Das Geld verschwand nach und nach. In den Geschäften bekam man als Restgeld Scheine, die dann nicht mal die Verkäufer, die sie ausgaben, wiedererkennen wollten. Alles wurde immer teurer. Einmal zeigte der Manager in einem Laden auf ein Stück Käse, das er mir gerade einpackte, und sagte mit tragischer Miene:
— Schauen Sie mal, er wird mit jeder Minute teurer!
— Dann packen Sie ihn doch schneller ein, - bat ich. – Vielleicht beruhigt er sich im Papier.

Plötzlich verschwand Grišyn-Almazov. Er fuhr inkognito weg, ohne jemandem Bescheid zu sagen. Er eilte zu Kolčak. Bald wurde sein tragisches Ende bekannt. Am Kaspischem Meer wurde er von Bolschewiken überrascht. Als er das näher kommende Schiff mit der roten Fahne am Mast sah, schmiss der grauäugige Gouverneur von Odessa die Aktenkoffer ins Meer, beugte sich über das Wasser und schoss sich eine Kugel in die Stirn. Er starb wie ein Held.
„Wie ein Held, Grišyn-Almazov! Ich betone wie ein Held!

In Odessa schenkte man diesem Tod wenig Aufmerksamkeit. Nur der Hausverwalter vom Hotel „London“ nickte mir weniger freundlich und etwas unkonzentriert zu und sein flauschiger Hund hörte auf, mit dem Schwanz zu wedeln. Bald kam er sehr besorgt zu mir, entschuldigte sich und sagte, er stelle mir ein Zimmer im Hotel „International“ zur Verfügung, weil das ganze „London“ zum Hauptquartier umfunktioniert würde.

Es war schade, das Zimmer Nummer 16 zu verlassen, das ich inzwischen liebgewonnen hatte, wo jeden Morgen um sechs die Heizung lauwarm war und sich manchmal im Kaminspiegel die lieben Gesichter widerspiegelten: das hagere, rassige von Ivan Bunin, das Profil der blassen Kamee - seiner Frau, des Uškujniks[19] Alexej Tolstoj und seiner „lyrischen“ Frau Natalia Krandievskaja und Sergejs Gornyjs und Lolos und Nilus` und Pankratovs…

Was soll´s, es war einfach noch eine Etappe. Wie viele waren es schon? Wie viele kommen noch?..


Weiterlesen - Teil 2



  [1]  Grišyn-Almazov, Aleksej (1880-1918), Oberstleutnant, Kriegsminister der sibirischen Regierung (www.deutschesfachbuch.de, angesehen am 04.09.09)

  [2]  „Unsere Sache“.

  [3]  Burcev, Vladimir (1862-1942) russischer Publizist und Verleger, Monarchist, starb in Paris.

  [4]  Juškevič, Semön (1868-1927), Schriftsteller, Autor von satirischen Texten über den Alltag der Juden

  [5]  Vinickij, Moisej Volfovič (1881-1919), der bekannte Straßenräuber aus Odessa. Den Spitznamen bekam er für die markante Augenform.

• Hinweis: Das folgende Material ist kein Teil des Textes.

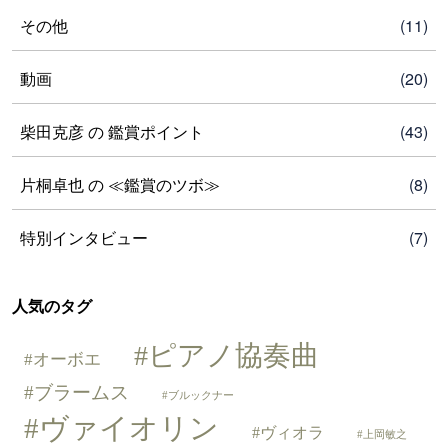
その他
(11)
動画
(20)
柴田克彦 の 鑑賞ポイント
(43)
片桐卓也 の ≪鑑賞のツボ≫
(8)
特別インタビュー
(7)
人気のタグ
ピアノ協奏曲
オーボエ
ブラームス
ブルックナー
ヴァイオリン
ヴィオラ
上岡敏之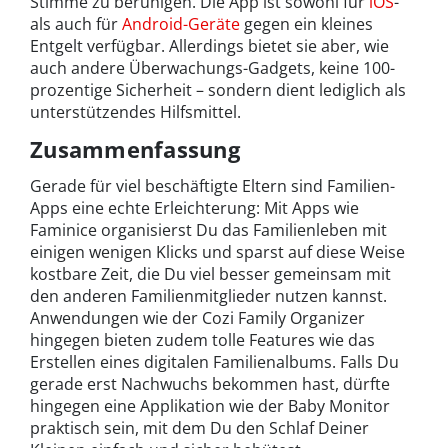
Stimme zu beruhigen. Die App ist sowohl für
iOS
-
als auch für
Android-Geräte
gegen ein kleines
Entgelt verfügbar. Allerdings bietet sie aber, wie
auch andere Überwachungs-Gadgets, keine 100-
prozentige Sicherheit – sondern dient lediglich als
unterstützendes Hilfsmittel.
Zusammenfassung
Gerade für viel beschäftigte Eltern sind Familien-
Apps eine echte Erleichterung: Mit Apps wie
Faminice organisierst Du das Familienleben mit
einigen wenigen Klicks und sparst auf diese Weise
kostbare Zeit, die Du viel besser gemeinsam mit
den anderen Familienmitglieder nutzen kannst.
Anwendungen wie der Cozi Family Organizer
hingegen bieten zudem tolle Features wie das
Erstellen eines digitalen Familienalbums. Falls Du
gerade erst Nachwuchs bekommen hast, dürfte
hingegen eine Applikation wie der Baby Monitor
praktisch sein, mit dem Du den Schlaf Deiner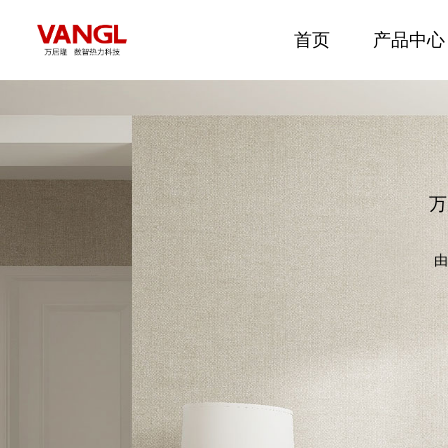
首页
产品中心
万
由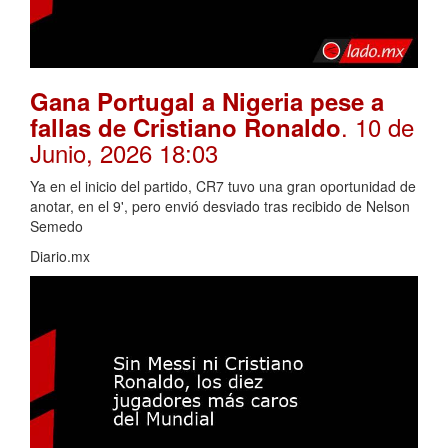
Gana Portugal a Nigeria pese a
. 10 de
fallas de Cristiano Ronaldo
Junio, 2026 18:03
Ya en el inicio del partido, CR7 tuvo una gran oportunidad de
anotar, en el 9', pero envió desviado tras recibido de Nelson
Semedo
Diario.mx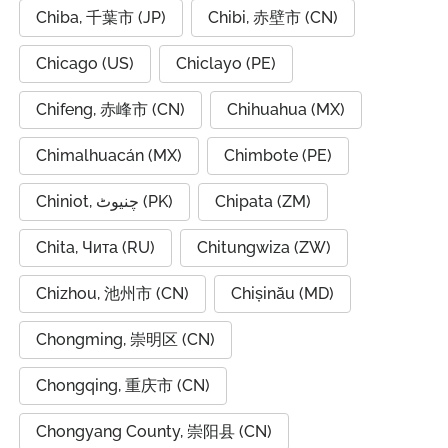
Chiba, 千葉市 (JP)
Chibi, 赤壁市 (CN)
Chicago (US)
Chiclayo (PE)
Chifeng, 赤峰市 (CN)
Chihuahua (MX)
Chimalhuacán (MX)
Chimbote (PE)
Chiniot, چنیوٹ (PK)
Chipata (ZM)
Chita, Чита (RU)
Chitungwiza (ZW)
Chizhou, 池州市 (CN)
Chișinău (MD)
Chongming, 崇明区 (CN)
Chongqing, 重庆市 (CN)
Chongyang County, 崇阳县 (CN)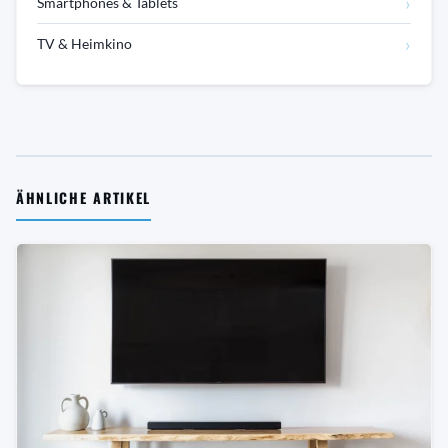
›
Smartphones & Tablets
›
TV & Heimkino
ÄHNLICHE ARTIKEL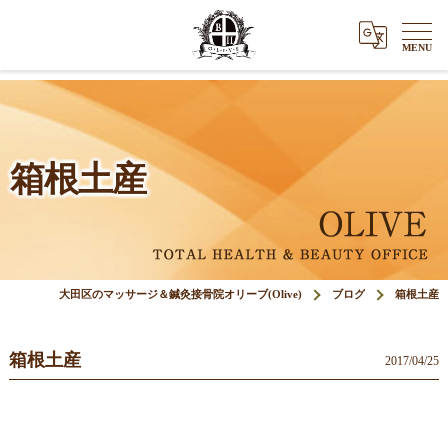
箱根土産
大田区のマッサージ＆鍼灸接骨院オリーブ(Olive)
ブログ
箱根土産
箱根土産
2017/04/25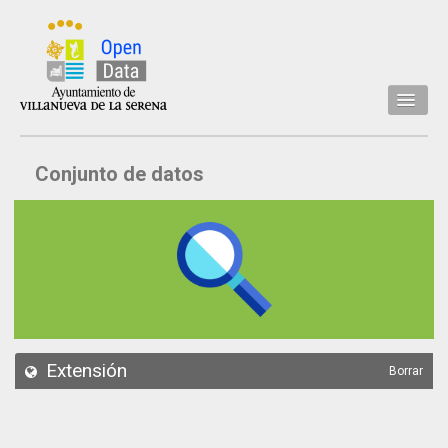
Inicio
Conjunto de datos
Datos
Conjuntos de datos
Concejalía
Temáticas
Acerca de
API
Extensión
Borrar
Actualización
Noticias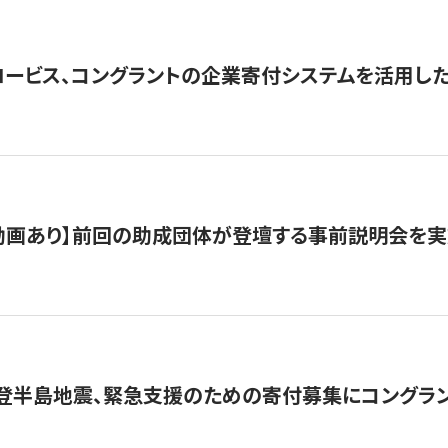
ロービス、コングラントの企業寄付システムを活用し
動画あり】前回の助成団体が登壇する事前説明会を実
能登半島地震、緊急支援のための寄付募集にコングラ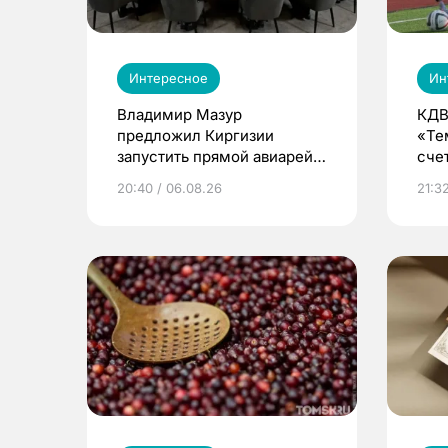
Интересное
Ин
Владимир Мазур
КДВ
предложил Киргизии
«Те
запустить прямой авиарейс
сче
из Томска
20:40 / 06.08.26
21:32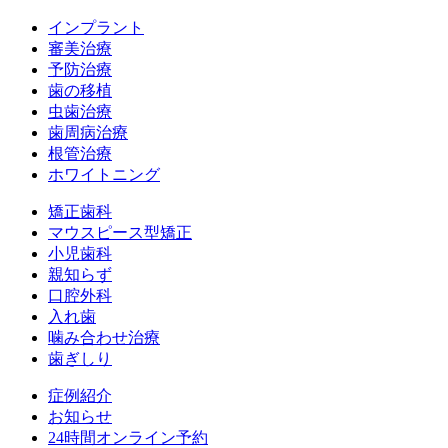
インプラント
審美治療
予防治療
歯の移植
虫歯治療
歯周病治療
根管治療
ホワイトニング
矯正歯科
マウスピース型矯正
小児歯科
親知らず
口腔外科
入れ歯
噛み合わせ治療
歯ぎしり
症例紹介
お知らせ
24時間オンライン予約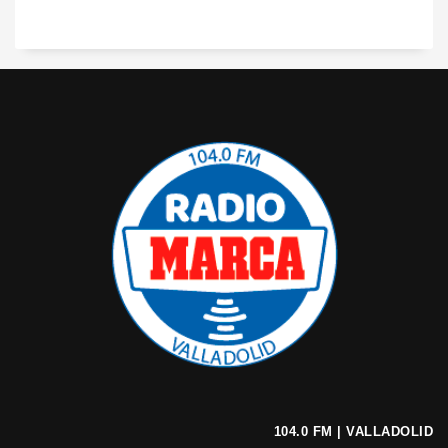
104.0 FM | VALLADOLID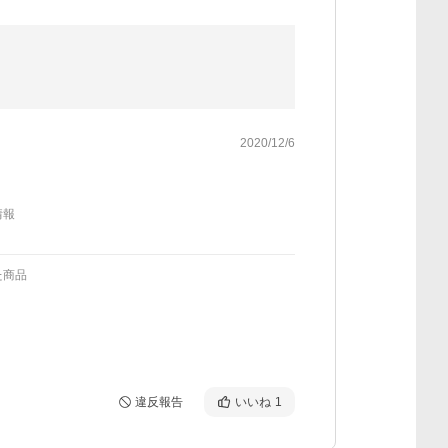
2020/12/6
情報
た商品
違反報告
いいね
1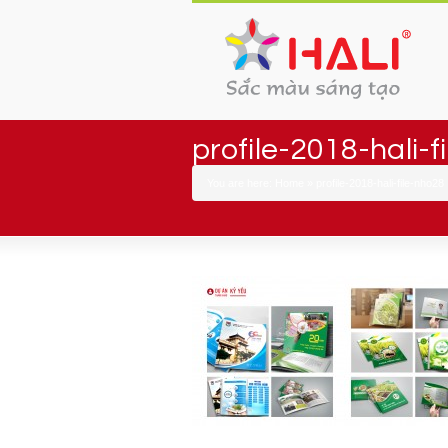
profile-2018-hali-f
You are here:
Home
»
profile-2018-hali-file-nho28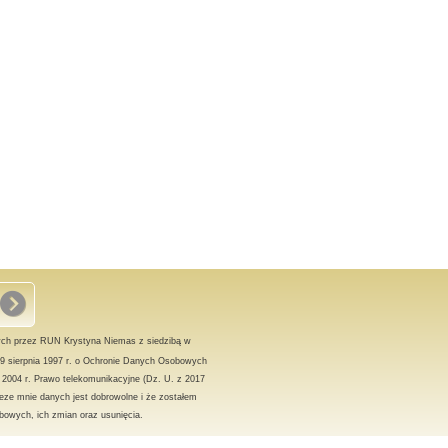
ch przez RUN Krystyna Niemas z siedzibą w
9 sierpnia 1997 r. o Ochronie Danych Osobowych
a 2004 r. Prawo telekomunikacyjne (Dz. U. z 2017
eze mnie danych jest dobrowolne i że zostałem
owych, ich zmian oraz usunięcia.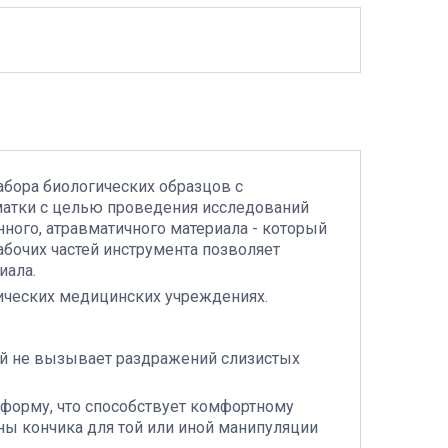
бора биологических образцов с
матки с целью проведения исследований
нного, атравматичного материала - который
рабочих частей инструмента позволяет
иала.
гических медицинских учреждениях.
ый не вызывает раздражений слизистых
 форму, что способствует комфортному
ы кончика для той или иной манипуляции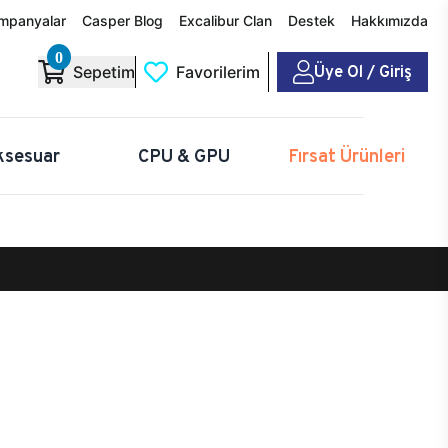
mpanyalar
Casper Blog
Excalibur Clan
Destek
Hakkımızda
0
Üye Ol / Giriş
Sepetim
Favorilerim
ksesuar
CPU & GPU
Fırsat Ürünleri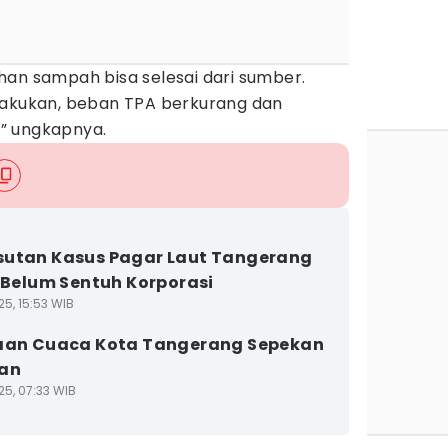
han sampah bisa selesai dari sumber.
lakukan, beban TPA berkurang dan
h,” ungkapnya.
utan Kasus Pagar Laut Tangerang
i Belum Sentuh Korporasi
25, 15:53 WIB
aan Cuaca Kota Tangerang Sepekan
pan
25, 07:33 WIB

  [6]  Ein Stadtteil von Odessa, im 19 Jh. ein Arbeiterviertel, bekannt vor allem aus Erzählungen von I. Babel

  [7]  Aus „Hero und Leandr“ von Schiller in russ. Übersetzung

  [8]  (geb. Pašennaja) Ekaterina (1883-1970) russische Schauspielerin, aus einer Theater-Dynastie, reiste nach Paris aus

  [9]  Im Original: eine Mischform aus der „Hauptrolle“ und „Großbuchstabe“

[10]  Blagov, Födor, 1866, Arzt, Redakteur von „Russkoje slovo“ („Das russische Wort“)

[11]  „Das russische Wort“

[12]  Vološin, Maksimilian (1877-1932), Dichter

[13]  Pilenko, Elizavetta, geb. 1891; als None: Mutter Maria, Dichterin, reiste 1919 nach Paris aus, nahm in Frankreich am Kampf gegen Nazis teil, starb 1945 im KZ Ravensbrück

[14]  Kolčak, Aleksandr (1873-1920), Admiral, Oberhaupt der Weißen, erst unterstützt, später verraten von Entente, getötet von Bolschewiken.

[15]  Hist. Eine Art russ. Schöpfkelle

[16]  Jakovlev, A. E. (1887–1938), rus. Maler und Graphiker; Vertreter der Neoklassischen Richtung in Moderne, 1918: Ausreise nach Paris, starb 1938

[17]  Damals wurden Bücher produziert, deren Seiten man mit einem Messer von einander trennen musste

[18]  Rollentypus, veraltet: eine schöne, reizende, lebenslustige Frau

[19]  Hist. Seeräuber in Russland XIV-XV Jh.